Tsinghua University / Renmin University of China
A retrieval-augmented latent diffusion framework that designs protein binders by retrieving relevant interfaces in a shared latent space, transferring across peptides, antibodies, and fragments.
RADiAnce is a generative framework for designing protein binders, molecules that bind a target interface, that combines retrieval with diffusion. Designing a binder means proposing an interface geometry and sequence that complements a given binding site, a task studied separately for peptides, antibodies, and protein fragments. RADiAnce unifies these binder types and, crucially, supplements pure generation with a retrieval step that reuses knowledge from previously seen interfaces.
The method learns a shared contrastive latent space in which binding sites and binder interfaces are aligned, so that for a new target it can retrieve relevant interface embeddings and use them to guide generation. A retrieval-conditioned latent diffusion model then integrates the retrieved interfaces through cross-attention and residual conditioning to produce a binder. Because the latent space is shared across binder types, RADiAnce transfers across domains: interfaces learned from one class of binders inform the design of another.
RADiAnce was introduced in October 2025 by Zishen Zhang, Xiangzhe Kong, Wenbing Huang, and Yang Liu, a collaboration between the Department of Computer Science and Technology and the Institute for AI Industry Research (AIR) at Tsinghua University and the Gaoling School of Artificial Intelligence at Renmin University of China. It was presented at NeurIPS 2025 and is described in an accompanying arXiv preprint.
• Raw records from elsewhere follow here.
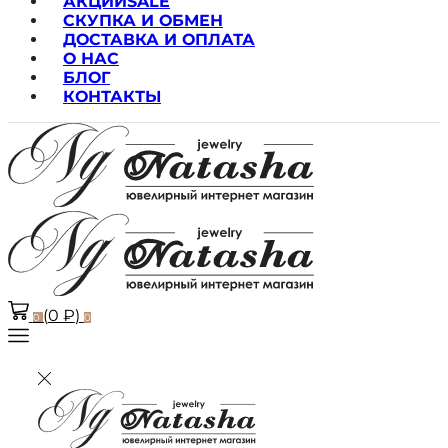
АКЦИИ
SALE
СКУПКА И ОБМЕН
ДОСТАВКА И ОПЛАТА
О НАС
БЛОГ
КОНТАКТЫ
(
0
₽
)
0
0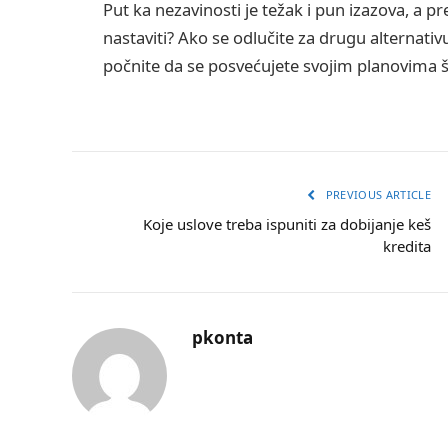
Put ka nezavinosti je težak i pun izazova, a p
nastaviti? Ako se odlučite za drugu alternati
počnite da se posvećujete svojim planovima š
PREVIOUS ARTICLE
Koje uslove treba ispuniti za dobijanje keš
kredita
pkonta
RADiAnce has two components. A contrastive variational autoencoder independently encodes binding sites and binder interfaces at all-atom resolution, supervised by reconstruction loss, KL regularization, and a contrastive objective that pulls matching site-interface pairs together while pushing non-matching pairs apart. A retrieval-conditioned latent diffusion model then generates in that same latent space, incorporating retrieved interface embeddings via cross-attention and residual conditioning. Training draws on three cross-domain datasets: PepBench (4,157 training and 114 validation peptide complexes, with 93 LNR test cases), SAbDab (9,473 training and 400 validation antibody entries, with 60 RAbD test cases), and ProtFrag (70,498 protein-fragment entries). On peptide design, RADiAnce reaches 39.42% amino-acid recovery with 2.29 Angstrom RMSD; on antibody CDR-H1 design it reaches 90.83% amino-acid recovery with 0.30 Angstrom RMSD and favorable predicted binding-energy changes, and cross-domain training measurably improves retrieval and design quality over single-domain training.
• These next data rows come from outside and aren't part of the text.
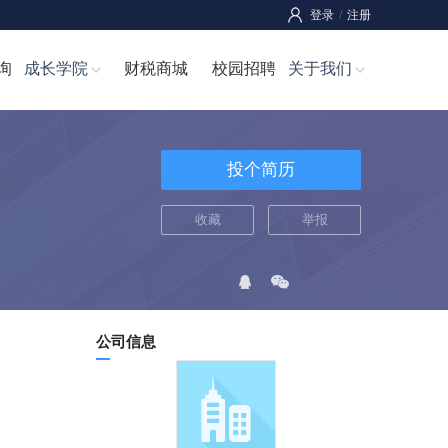
登录
/
注册
询
成长学院
财税商城
校园招聘
关于我们
投个简历
收藏
举报
公司信息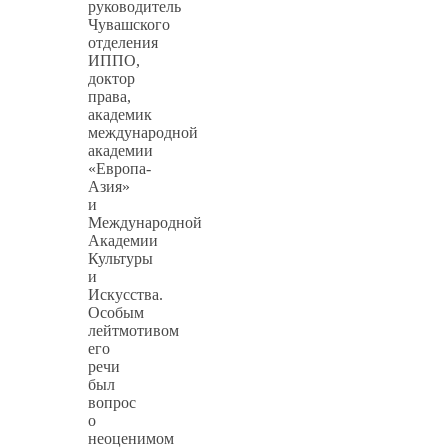
руководитель
Чувашского
отделения
ИППО,
доктор
права,
академик
международной
академии
«Европа-
Азия»
и
Международной
Академии
Культуры
и
Искусства.
Особым
лейтмотивом
его
речи
был
вопрос
о
неоценимом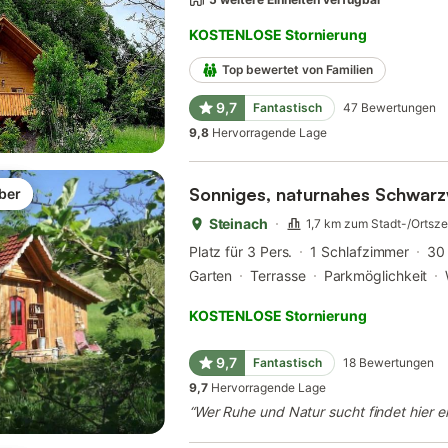
KOSTENLOSE Stornierung
Top bewertet von Familien
9,7
Fantastisch
47
Bewertungen
9,8
Hervorragende Lage
Sonniges, naturnahes Schwarz
ber
Steinach
1,7 km zum Stadt-/Ortsz
Platz für 3 Pers.
1 Schlafzimmer
30
Garten
Terrasse
Parkmöglichkeit
KOSTENLOSE Stornierung
9,7
Fantastisch
18
Bewertungen
9,7
Hervorragende Lage
“
Wer Ruhe und Natur sucht findet hier ei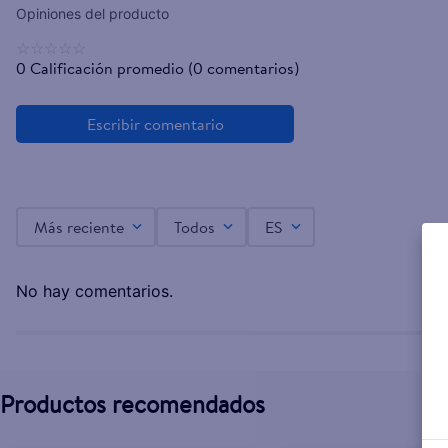
☆
☆
☆
☆
☆
0 Calificación promedio
(0 comentarios)
Más reciente
Todos
ES
No hay comentarios.
Productos recomendados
RADiAnce is aimed at protein engineers and antibody designers who need candidate binders for a specified target interface and want to exploit the growing archive of solved complexes. By retrieving and reusing interface patterns rather than designing purely de novo, it can propose peptide, antibody-CDR, or protein fragment binders within one framework, which is useful when a target resembles interfaces seen in other binder classes. This makes it applicable to early-stage binder discovery across therapeutic and research settings.
RADiAnce brings retrieval-augmented generation, a technique widely used in language modeling, to protein binder design, showing that explicitly retrieving and conditioning on known interfaces improves affinity and geometry over generation alone. Its shared latent space across peptides, antibodies, and protein fragments demonstrates cross-domain transfer, suggesting a route to binder generators that learn from all available interface data rather than siloed per-domain models. As a NeurIPS 2025 preprint, its results are computational and await experimental validation; the paper reports code availability in an appendix rather than through a widely mirrored public repository.
Zhang, Z., et al. (2025) Latent Retrieval Augmented Generation of Cross-Domain Protein Binders. arXiv.org.